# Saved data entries
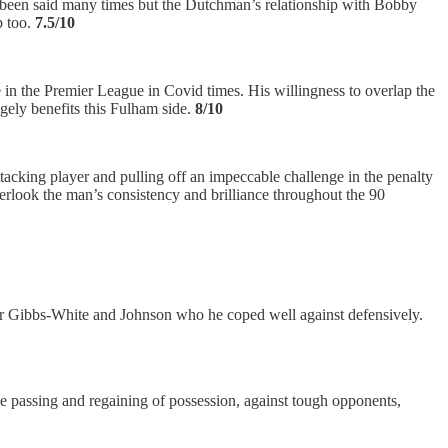
’s been said many times but the Dutchman’s relationship with Bobby
b too.
7.5/10
 in the Premier League in Covid times. His willingness to overlap the
ugely benefits this Fulham side.
8/10
acking player and pulling off an impeccable challenge in the penalty
verlook the man’s consistency and brilliance throughout the 90
for Gibbs-White and Johnson who he coped well against defensively.
 the passing and regaining of possession, against tough opponents,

# EXERCISE GOAL
Reproduce the data exactly as it appears above. Pictures are to be left out.

# EXERCISE RESPONSE
’s been said many times but the Dutchman’s relationship with Bobby
b too.
7.5/10
 in the Premier League in Covid times. His willingness to overlap the
ugely benefits this Fulham side.
8/10
acking player and pulling off an impeccable challenge in the penalty
verlook the man’s consistency and brilliance throughout the 90
for Gibbs-White and Johnson who he coped well against defensively.
 the passing and regaining of possession, against tough opponents,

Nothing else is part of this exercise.